The Horsefly Project, as it’s called, consists of 20,600 acres located in the Little Belt Mountains, 12 miles north of White Sulphur Springs. The project was scheduled to take just a little more than 20 years, and includes harvesting, thinning, prescribed burning as well as aspen and meadow restoration.
DeSoto found that the Forest Service’s lack of monitoring the goshawk population violated the National Forest Management Act as well as the National Environmental Protection Act. The Forest Service said that the Horsefly Project would not affect the goshawk nesting territories, but DeSoto found officials had data showing the population was declining and that the project would likely harm the species. It had failed to include that information in its assessment.
Federal law requires the Forest Service to monitor nesting territories for the goshawk on an annual basis because they are a “management indicator species” for old-growth forests. Furthermore, if the goshawk population falls by more than 10%, it would indicate more research and study is needed.
The Horsefly project called for logging more than 5,000 acres of goshawk nesting habitat and burning 2,300 acres of goshawk habitat.

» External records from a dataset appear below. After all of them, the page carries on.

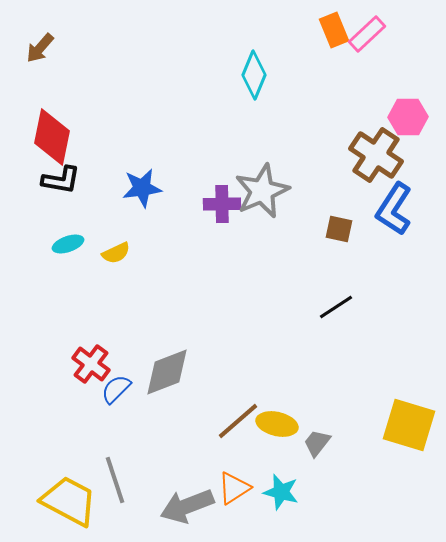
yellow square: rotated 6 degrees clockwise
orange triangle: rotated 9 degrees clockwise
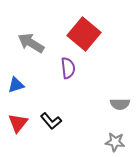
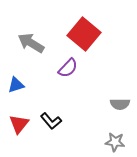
purple semicircle: rotated 50 degrees clockwise
red triangle: moved 1 px right, 1 px down
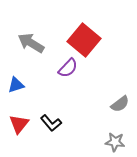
red square: moved 6 px down
gray semicircle: rotated 36 degrees counterclockwise
black L-shape: moved 2 px down
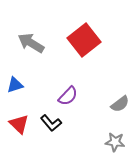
red square: rotated 12 degrees clockwise
purple semicircle: moved 28 px down
blue triangle: moved 1 px left
red triangle: rotated 25 degrees counterclockwise
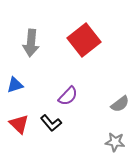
gray arrow: rotated 116 degrees counterclockwise
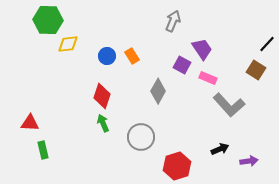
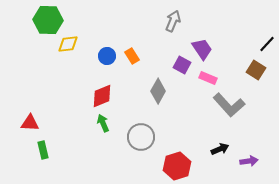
red diamond: rotated 50 degrees clockwise
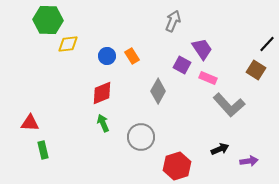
red diamond: moved 3 px up
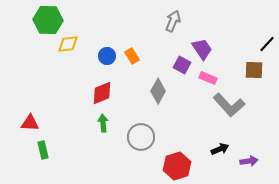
brown square: moved 2 px left; rotated 30 degrees counterclockwise
green arrow: rotated 18 degrees clockwise
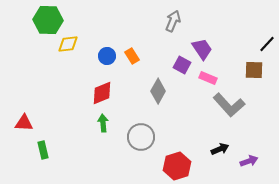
red triangle: moved 6 px left
purple arrow: rotated 12 degrees counterclockwise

However, records obtained by the environmental groups show that active goshawk nests in the area dropped from 38 in 2016 to eight in 2019, but that “was not disclosed to the public,” the court found.
Both DeSoto and Christensen found that the Forest Service not only failed to disclose the fact to the public, but then did not consider it in the project analysis, which violated federal laws.
Christensen affirmed DeSoto’s decision to enjoin, or stop, the project and send it back to the Forest Service with the instructions to evaluate the project with goshawk data included, which could limit the scope of the logging project or stop it altogether.
“The project must be remanded so that the Forest Service can cure the NEPA violation through a supplemental environmental assessment or an environmental impact statement,” Christensen said in his order released on Thursday.
The coalition of groups raising the issues with the court also had other concerns, including questioning whether the logging project interfered with endangered grizzly bears or created too many roads, which would disturb the elk population.
However, the court dismissed those parts of the case, ruling that the Forest Service had properly considered road closures, road building and road “obliteration” after the project. The court also found that the Fish and Wildlife Service concluded that “it is extremely unlikely that a grizzly bear would be in the action area, and even less likely to be in the smaller project implementation area.”
“We follow the law every day, and the Forest Service must also follow the law. When a government agency violates the law, it must be held accountable in court. It’s not easy to fight the federal government, which has far more resources than we do, but nonetheless we are committed to making the government follow its own laws to protect our native wildlife and public land ecosystems,” said Michael Garrity of the Alliance for the Wild Rockies, which was one of two groups challenging the federal government. “Despite attacks by politicians, intimidation tactics, and misinformation campaigns, we will continue with this critical work.”